Wojciechowski zwraca uwagę, że przy 90 tysięcy żołnierzach służących w armii mamy aż 5 tysięcy żandarmów wojskowych i 157 prokuratorów. "Gdyby te proporcje przenieść na cały kraj, musielibyśmy mieć w Polsce siedemdziesiąt tysięcy prokuratorów i ze dwa miliony policjantów" - zauważa z przekąsem polityk. Następnie wylicza, że jeden prokurator wojskowy statystycznie tylko raz na kwartał pisze akt oskarżenia i prowadzi dwadzieścia spraw rocznie.

"Straszliwie umęczeni muszą być ci prokuratorzy wojskowi. Umęczeni nudą. Ileż czasu można pić kawę i spoglądać z kąta w kąt.

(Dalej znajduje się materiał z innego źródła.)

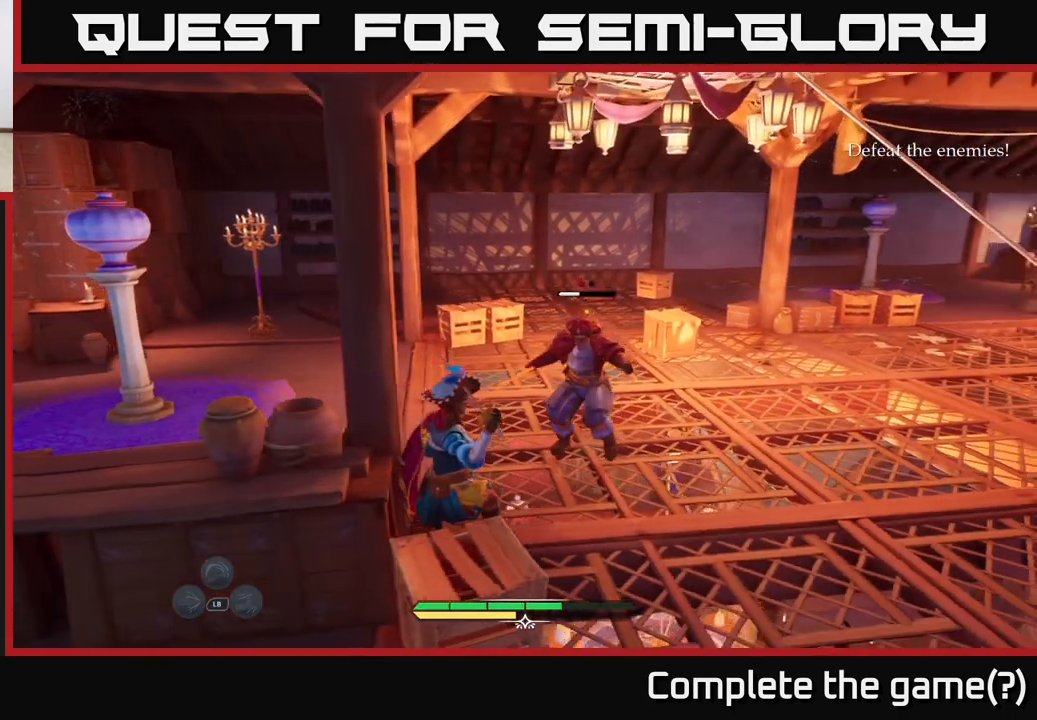
{"buttons": [], "left_stick": "center", "right_stick": "center", "events": [[83, "left_stick", "right"], [117, "B", "down"], [200, "B", "up"], [283, "left_stick", "center"]]}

No i ta niepewność, że ktoś w końcu zada to pytanie - na cholerę nam półtorej setki prokuratorów wojskowych, skoro wojska prawie już nie ma? I nagle Smoleńsk nadał istnieniu prokuratury wojskowej nowy sens..." - tłumaczy następnie Wojciechowski. "Czy można się dziwić, ze oni chcą to śledztwo prowadzić do końca świata, a może i dzień dłużej?" - pyta.